According to the Authority, FTA’s Phase 1 approval follows the unanimous adoption of Valley Link on March 23, 2022 as part of the regional project priorities for the CIG program by the Metropolitan Transportation Commission (MTC), l transportation planning, financing and coordinating agency for the nine-county San Francisco Bay Area.
In 2018, the MTC Board of Directors allocated $10.1 million to the Authority to complete environmental work and initial design of the Valley Link rail project.
“This is a tremendous step towards realizing a shared vision across the megaregion – a vision for a robust and sustainable passenger rail system that will equitably serve our residents and workforce with better quality of life and access to jobs, educational opportunities and health. care facilities,” said Melissa Hernandez, Vice Chair of the Authority’s Board of Directors. “Valley Link will have immeasurable benefits for the mega-region and increase mega-regional housing supply through the advancement of transit-oriented development at stations along the corridor.”

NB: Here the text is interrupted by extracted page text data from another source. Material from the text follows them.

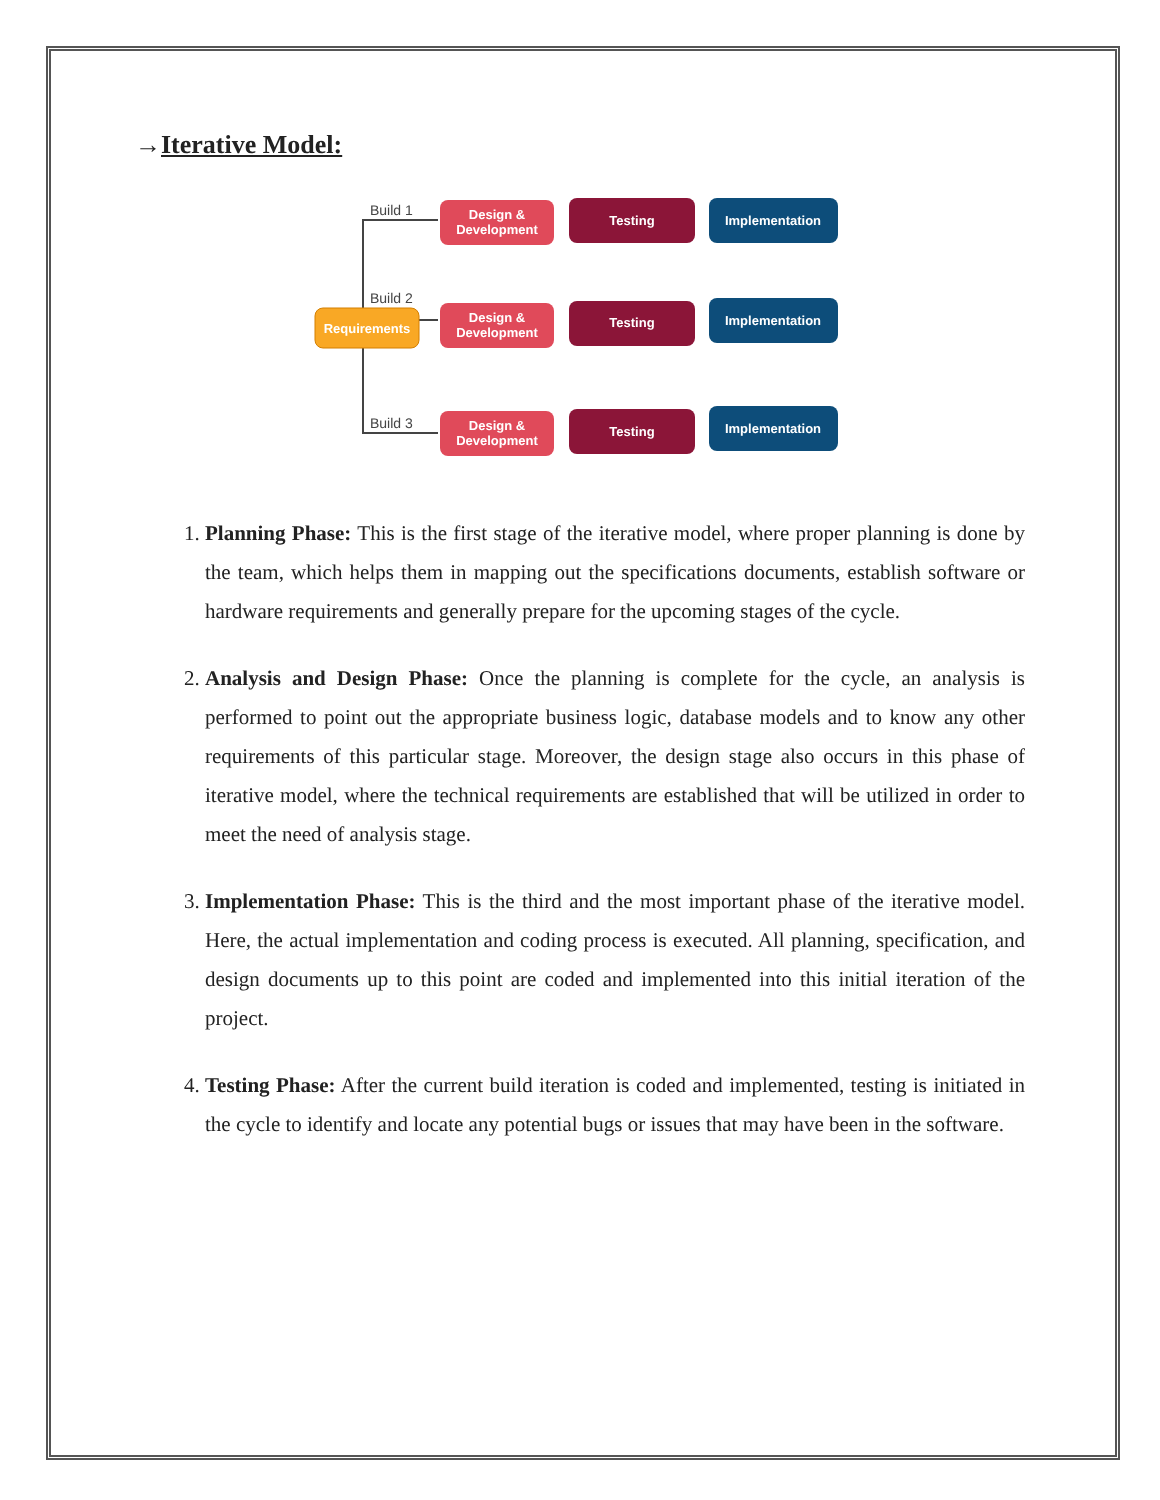→Iterative Model:
Build 1
Build 2
Build 3
Requirements
Design &
Development
Testing
Implementation
Design &
Development
Testing
Implementation
Design &
Development
Testing
Implementation
1. Planning Phase: This is the first stage of the iterative model, where proper planning is done by the team, which helps them in mapping out the specifications documents, establish software or hardware requirements and generally prepare for the upcoming stages of the cycle.
2. Analysis and Design Phase: Once the planning is complete for the cycle, an analysis is performed to point out the appropriate business logic, database models and to know any other requirements of this particular stage. Moreover, the design stage also occurs in this phase of iterative model, where the technical requirements are established that will be utilized in order to meet the need of analysis stage.
3. Implementation Phase: This is the third and the most important phase of the iterative model. Here, the actual implementation and coding process is executed. All planning, specification, and design documents up to this point are coded and implemented into this initial iteration of the project.
4. Testing Phase: After the current build iteration is coded and implemented, testing is initiated in the cycle to identify and locate any potential bugs or issues that may have been in the software.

“We appreciate FTA’s approval and are now working with them to achieve near-term mobility, accessibility, environmental and health benefits for the more than 100,000 Bay Area workers who now commute daily from their home in the northern San Joaquin Valley, an area recognized as one of the largest regions in California of California’s Climate Investment Priority Populations for State-Designated Disadvantaged and Low-Income Communities” , said the executive director of the Authority, Kevin Sheridan.
As part of related developments, the San Bernardino County (Calif.) Transportation Authority, in conjunction with Metrolink, began testing trains along the nine-mile, five-station Arrow passenger rail corridor, also known as the name of Redlands Passenger Rail Project, which is scheduled to launch this summer.